Balai Karantina Pertanian Kelas I Padang menggagalkan upaya penyelundupan kulit binatang yang dilindungi (Harimau Sumatera). Kulit Harimau Sumatra ini rencananya akan diterbangkan melalui Bandar Udara Internasional Minangkabau (BIM) ke Jakarta melalui salah satu kargo ekspedisi yang rencananya akan diselundupkan melalui kargo BIM, padang pariaman.

Kejadian ini bermula dari laporan AVSEC kargo BIM, AVSEC menemukan paket yang mencurigakan pada jumat (12/7), saat dilakukan proses X-Ray ternyata paket yang dikirim menujukan isi berupa bahan asal hewan, dengan modus mengirimkan paket makanan ringan. Untuk mengelabuhi petugas, pelaku memasukkan kulit harimau kedalam sebuah kardus yang juga berisis sejumlah makanan ringan dalam jumlah banyak. Diluar kardus juga tertera alamat pengirim yang beralamat di Sijunjung.

Saat ini barang bukti kulit harimau ini tersebut diserahkan ke Balai Konservasi Sumber Daya Alam (BKSDA) Sumbar. Dalam rapat koordinasi yang digelar di Balai Karantina Pertaniann Kelas I Padang pada Selasa (17/7) kemarin, Kepala Balai Karantina Pertanian Kelas I Padang mengatakan “bahwa kulit harimau yang ditemukan ini akan diserahkan kepada BKSDA Sumbar untuk ditindaklanjuti melalui proses hukum”.

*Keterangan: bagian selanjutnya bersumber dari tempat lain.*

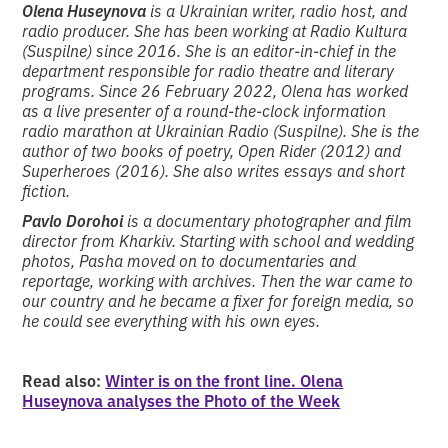
Olena Huseynova
is a Ukrainian writer, radio host, and
radio producer. She has been working at Radio Kultura
(Suspilne) since 2016. She is an editor-in-chief in the
department responsible for radio theatre and literary
programs. Since 26 February 2022, Olena has worked
as a live presenter of a round-the-clock information
radio marathon at Ukrainian Radio (Suspilne). She is the
author of two books of poetry, Open Rider (2012) and
Superheroes (2016). She also writes essays and short
fiction.
Pavlo Dorohoi
is a documentary photographer and film
director from Kharkiv. Starting with school and wedding
photos, Pasha moved on to documentaries and
reportage, working with archives. Then the war came to
our country and he became a fixer for foreign media, so
he could see everything with his own eyes.
Read also:
Winter is on the front line. Olena
Huseynova analyses the Photo of the Week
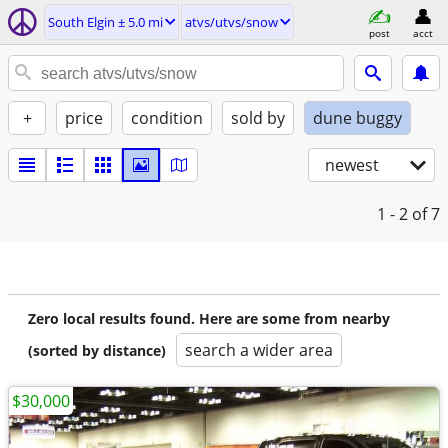
South Elgin ± 5.0 mi
atvs/utvs/snow
post
acct
+
price
condition
sold by
dune buggy
newest
1 - 2
of 7
Zero local results found. Here are some from nearby
search a wider area
(sorted by distance)
$30,000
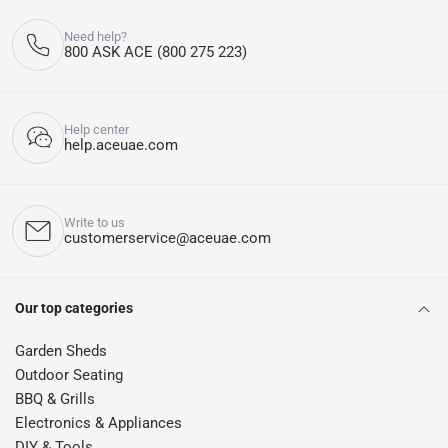
Need help?
800 ASK ACE (800 275 223)
Help center
help.aceuae.com
Write to us
customerservice@aceuae.com
Our top categories
Garden Sheds
Outdoor Seating
BBQ & Grills
Electronics & Appliances
DIY & Tools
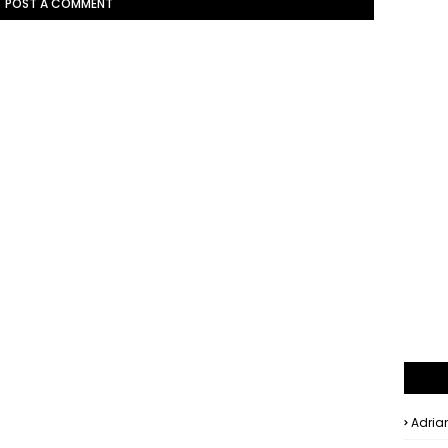
POST A COMMENT
Adria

Dalam rapat kordinasi ini Eka Dharmayanti dari BKSDA mengatakan bahwa Kulit Harimau yang ditemukan ini merupakan kulit harimau jantan yang diperkirakan berusia 2 Tahun. Beliau menambahkan bahwa “jumlah populasi Harimau Sumatera saat ini tidak lebih dari 400 ekor. Dan jumlah ini sangat memperihatinkan, dan untuk itu diharapkan kerjasama seluruh pihak agar kejadian seperti ini tidak terulang kembali”

Walhi Sumbar turut diundang dalam rapat kordinasi ini. Direktur Walhi Sumatera Barat Uslaini menyampaikan “upaya pengamanan perdagangan satwa langka ini juga harus seiring dengan kebijakan pemerintah terkait dengan perlindungan kawasan hutan. Karena di Sumatera Barat luas kawasan hutan terus berkurang, karena ekspansi pertambangan, perkebunan, dan proyek-proyek pembangunan lainnya. 

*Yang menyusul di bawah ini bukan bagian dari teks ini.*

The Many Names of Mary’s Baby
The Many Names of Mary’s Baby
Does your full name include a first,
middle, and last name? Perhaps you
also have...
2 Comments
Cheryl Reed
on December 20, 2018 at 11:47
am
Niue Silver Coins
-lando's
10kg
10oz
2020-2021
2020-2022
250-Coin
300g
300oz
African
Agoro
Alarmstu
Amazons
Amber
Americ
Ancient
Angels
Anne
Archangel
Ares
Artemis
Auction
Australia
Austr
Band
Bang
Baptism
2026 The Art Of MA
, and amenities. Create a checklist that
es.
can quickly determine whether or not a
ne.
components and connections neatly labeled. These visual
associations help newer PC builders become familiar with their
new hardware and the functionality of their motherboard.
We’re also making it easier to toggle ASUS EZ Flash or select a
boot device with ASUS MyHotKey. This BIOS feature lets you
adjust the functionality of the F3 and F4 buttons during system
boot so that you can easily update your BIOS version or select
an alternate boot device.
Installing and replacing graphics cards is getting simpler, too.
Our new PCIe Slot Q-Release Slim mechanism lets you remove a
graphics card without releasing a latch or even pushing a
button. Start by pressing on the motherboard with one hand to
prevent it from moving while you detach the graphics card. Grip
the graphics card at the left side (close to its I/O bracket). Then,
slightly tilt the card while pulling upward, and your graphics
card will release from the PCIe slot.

Dalam kasus ini pelaku bisa dijerat 5 tahun penjara ditambah denda paling banyak 100 juta rupiah, hal ini sesuai dengan ketentuan peraturan perundang-undangan Undang-Undang Nomor 5 Tahun 1990 Tentang Konservasi Sumber Daya Alam Hayati dan Ekosistem. Pelaku melanggar pasal 21 ayat (2) dan pada Pasal 40 ayat (2) dijerat dengan pidana penjara 5 tahun dan denda 100 juta rupiah.